*** EXTRACTED MATERIAL Section Begins ***
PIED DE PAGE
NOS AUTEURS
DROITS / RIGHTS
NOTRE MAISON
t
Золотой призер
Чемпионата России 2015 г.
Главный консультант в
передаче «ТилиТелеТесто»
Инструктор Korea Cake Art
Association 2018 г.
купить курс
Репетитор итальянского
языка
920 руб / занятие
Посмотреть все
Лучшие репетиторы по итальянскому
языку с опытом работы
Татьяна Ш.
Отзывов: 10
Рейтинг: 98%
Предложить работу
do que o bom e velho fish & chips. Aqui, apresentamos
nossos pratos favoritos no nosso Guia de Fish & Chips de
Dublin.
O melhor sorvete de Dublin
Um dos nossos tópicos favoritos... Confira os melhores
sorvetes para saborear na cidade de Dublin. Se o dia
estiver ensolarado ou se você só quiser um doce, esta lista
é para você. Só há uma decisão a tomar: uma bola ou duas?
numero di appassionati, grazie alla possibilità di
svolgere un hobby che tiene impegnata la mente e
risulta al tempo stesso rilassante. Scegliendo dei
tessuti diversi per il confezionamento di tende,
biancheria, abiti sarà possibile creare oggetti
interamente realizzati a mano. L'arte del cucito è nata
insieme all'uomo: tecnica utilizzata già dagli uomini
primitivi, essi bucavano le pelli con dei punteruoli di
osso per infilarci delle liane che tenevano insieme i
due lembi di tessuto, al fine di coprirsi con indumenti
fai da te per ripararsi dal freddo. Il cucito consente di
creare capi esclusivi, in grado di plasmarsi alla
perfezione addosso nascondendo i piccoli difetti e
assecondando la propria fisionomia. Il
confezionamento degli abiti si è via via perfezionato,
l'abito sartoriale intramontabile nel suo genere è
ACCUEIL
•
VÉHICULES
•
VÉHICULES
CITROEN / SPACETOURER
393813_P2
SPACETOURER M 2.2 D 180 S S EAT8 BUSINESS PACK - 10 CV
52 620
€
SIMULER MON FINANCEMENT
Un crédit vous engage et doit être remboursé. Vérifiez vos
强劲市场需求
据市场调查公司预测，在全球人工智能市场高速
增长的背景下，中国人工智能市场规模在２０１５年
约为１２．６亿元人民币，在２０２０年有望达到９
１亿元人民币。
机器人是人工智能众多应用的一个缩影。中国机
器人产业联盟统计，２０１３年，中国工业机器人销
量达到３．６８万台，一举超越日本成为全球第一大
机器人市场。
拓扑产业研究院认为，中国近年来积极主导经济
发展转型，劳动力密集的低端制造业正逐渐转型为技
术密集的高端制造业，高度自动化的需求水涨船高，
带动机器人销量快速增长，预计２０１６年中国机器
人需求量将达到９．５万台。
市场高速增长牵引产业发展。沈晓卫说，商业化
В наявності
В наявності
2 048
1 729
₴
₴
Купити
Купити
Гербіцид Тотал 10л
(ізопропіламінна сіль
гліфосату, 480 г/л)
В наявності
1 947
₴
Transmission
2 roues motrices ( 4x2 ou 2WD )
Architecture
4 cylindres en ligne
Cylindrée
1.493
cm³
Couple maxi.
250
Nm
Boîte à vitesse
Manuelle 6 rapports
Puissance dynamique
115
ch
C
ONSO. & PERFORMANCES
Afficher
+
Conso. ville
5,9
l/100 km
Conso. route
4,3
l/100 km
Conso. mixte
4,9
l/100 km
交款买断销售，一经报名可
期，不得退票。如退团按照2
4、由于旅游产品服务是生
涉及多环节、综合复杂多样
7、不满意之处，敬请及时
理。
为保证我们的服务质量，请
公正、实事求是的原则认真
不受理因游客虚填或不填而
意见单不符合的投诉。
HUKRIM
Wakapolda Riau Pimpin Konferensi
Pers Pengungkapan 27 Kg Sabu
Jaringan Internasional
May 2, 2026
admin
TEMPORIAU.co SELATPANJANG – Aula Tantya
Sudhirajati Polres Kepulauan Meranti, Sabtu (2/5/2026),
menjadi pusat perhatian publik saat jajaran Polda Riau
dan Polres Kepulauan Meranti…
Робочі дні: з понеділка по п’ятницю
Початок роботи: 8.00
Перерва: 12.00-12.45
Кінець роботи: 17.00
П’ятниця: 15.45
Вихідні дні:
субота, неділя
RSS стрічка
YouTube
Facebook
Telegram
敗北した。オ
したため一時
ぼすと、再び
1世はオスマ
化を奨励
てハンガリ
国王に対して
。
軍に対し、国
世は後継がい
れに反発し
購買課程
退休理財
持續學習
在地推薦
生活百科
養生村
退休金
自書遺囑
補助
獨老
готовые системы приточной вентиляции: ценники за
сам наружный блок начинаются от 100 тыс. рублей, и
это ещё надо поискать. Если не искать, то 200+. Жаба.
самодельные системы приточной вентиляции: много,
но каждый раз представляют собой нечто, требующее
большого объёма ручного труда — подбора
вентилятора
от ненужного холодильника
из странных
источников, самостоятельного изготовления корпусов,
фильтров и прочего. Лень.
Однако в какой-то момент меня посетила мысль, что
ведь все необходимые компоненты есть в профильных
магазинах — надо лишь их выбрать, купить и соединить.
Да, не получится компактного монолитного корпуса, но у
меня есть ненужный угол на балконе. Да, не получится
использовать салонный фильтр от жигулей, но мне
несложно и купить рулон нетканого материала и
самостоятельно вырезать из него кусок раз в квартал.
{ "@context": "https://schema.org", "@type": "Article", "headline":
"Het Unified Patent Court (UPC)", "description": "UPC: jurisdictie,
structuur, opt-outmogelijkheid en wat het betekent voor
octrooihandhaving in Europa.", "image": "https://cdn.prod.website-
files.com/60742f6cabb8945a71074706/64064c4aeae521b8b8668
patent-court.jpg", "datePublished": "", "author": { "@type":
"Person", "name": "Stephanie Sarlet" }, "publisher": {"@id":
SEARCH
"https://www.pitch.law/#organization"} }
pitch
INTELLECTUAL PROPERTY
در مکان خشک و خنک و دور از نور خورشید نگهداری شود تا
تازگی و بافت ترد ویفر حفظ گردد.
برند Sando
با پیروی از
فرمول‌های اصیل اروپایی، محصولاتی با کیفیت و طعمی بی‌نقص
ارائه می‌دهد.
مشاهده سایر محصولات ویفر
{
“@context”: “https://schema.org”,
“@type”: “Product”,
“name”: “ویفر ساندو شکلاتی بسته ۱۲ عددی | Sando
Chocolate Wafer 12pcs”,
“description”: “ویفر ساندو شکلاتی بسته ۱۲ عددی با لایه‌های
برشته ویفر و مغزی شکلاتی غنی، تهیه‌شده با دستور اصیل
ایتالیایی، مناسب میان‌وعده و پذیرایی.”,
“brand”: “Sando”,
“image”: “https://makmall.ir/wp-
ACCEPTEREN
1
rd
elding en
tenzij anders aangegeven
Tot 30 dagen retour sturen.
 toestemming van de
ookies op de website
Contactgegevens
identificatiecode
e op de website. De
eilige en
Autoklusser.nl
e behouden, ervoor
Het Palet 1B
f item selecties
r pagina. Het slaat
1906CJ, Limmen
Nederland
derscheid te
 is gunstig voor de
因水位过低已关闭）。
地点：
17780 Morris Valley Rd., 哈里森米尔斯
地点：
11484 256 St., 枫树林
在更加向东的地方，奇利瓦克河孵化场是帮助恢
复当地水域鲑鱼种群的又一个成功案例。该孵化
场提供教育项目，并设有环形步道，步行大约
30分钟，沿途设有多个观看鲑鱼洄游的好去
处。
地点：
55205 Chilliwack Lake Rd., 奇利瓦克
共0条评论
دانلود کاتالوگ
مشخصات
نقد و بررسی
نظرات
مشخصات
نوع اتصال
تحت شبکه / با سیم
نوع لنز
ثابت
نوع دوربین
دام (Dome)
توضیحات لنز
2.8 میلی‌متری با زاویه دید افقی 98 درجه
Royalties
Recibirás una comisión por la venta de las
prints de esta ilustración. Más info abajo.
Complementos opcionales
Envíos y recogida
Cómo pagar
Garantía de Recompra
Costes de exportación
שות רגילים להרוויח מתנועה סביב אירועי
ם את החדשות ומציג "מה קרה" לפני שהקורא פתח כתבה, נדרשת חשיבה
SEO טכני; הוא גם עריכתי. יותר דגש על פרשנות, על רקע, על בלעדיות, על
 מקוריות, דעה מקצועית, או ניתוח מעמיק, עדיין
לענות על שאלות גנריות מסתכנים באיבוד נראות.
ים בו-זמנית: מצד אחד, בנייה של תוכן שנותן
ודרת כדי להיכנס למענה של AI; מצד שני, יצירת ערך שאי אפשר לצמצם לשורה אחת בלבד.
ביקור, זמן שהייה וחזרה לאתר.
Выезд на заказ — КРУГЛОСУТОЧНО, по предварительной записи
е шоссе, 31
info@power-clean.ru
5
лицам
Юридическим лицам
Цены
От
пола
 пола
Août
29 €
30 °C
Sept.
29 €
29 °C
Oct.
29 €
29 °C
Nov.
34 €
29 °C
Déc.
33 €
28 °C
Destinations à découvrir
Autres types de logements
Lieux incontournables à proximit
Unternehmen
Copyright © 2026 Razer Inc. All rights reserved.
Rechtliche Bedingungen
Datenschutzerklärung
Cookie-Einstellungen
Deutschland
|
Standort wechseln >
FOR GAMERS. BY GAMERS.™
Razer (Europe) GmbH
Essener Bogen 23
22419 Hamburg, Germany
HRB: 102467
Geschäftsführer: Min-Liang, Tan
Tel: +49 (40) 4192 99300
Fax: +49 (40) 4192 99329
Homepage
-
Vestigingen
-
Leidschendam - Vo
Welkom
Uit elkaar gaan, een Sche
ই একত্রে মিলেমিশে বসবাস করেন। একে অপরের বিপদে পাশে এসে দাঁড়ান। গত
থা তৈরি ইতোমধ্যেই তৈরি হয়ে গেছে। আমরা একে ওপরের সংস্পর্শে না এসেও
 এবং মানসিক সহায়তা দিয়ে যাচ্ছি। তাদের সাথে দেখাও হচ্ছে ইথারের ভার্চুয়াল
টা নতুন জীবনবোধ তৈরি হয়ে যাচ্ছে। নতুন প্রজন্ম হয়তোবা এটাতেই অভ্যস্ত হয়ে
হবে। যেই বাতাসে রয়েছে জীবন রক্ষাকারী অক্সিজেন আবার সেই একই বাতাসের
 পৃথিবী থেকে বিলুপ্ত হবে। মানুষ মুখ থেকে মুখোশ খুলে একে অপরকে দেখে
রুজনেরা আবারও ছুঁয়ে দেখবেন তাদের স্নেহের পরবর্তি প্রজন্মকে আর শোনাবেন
*** EXTRACTED MATERIAL Section Ends ***
TASK ITEM | Pull out all lines from the entries above that include the word "получится".

ANSWER FOR THE TASK |
Да, не получится компактного монолитного корпуса, но у
меня есть ненужный угол на балконе. Да, не получится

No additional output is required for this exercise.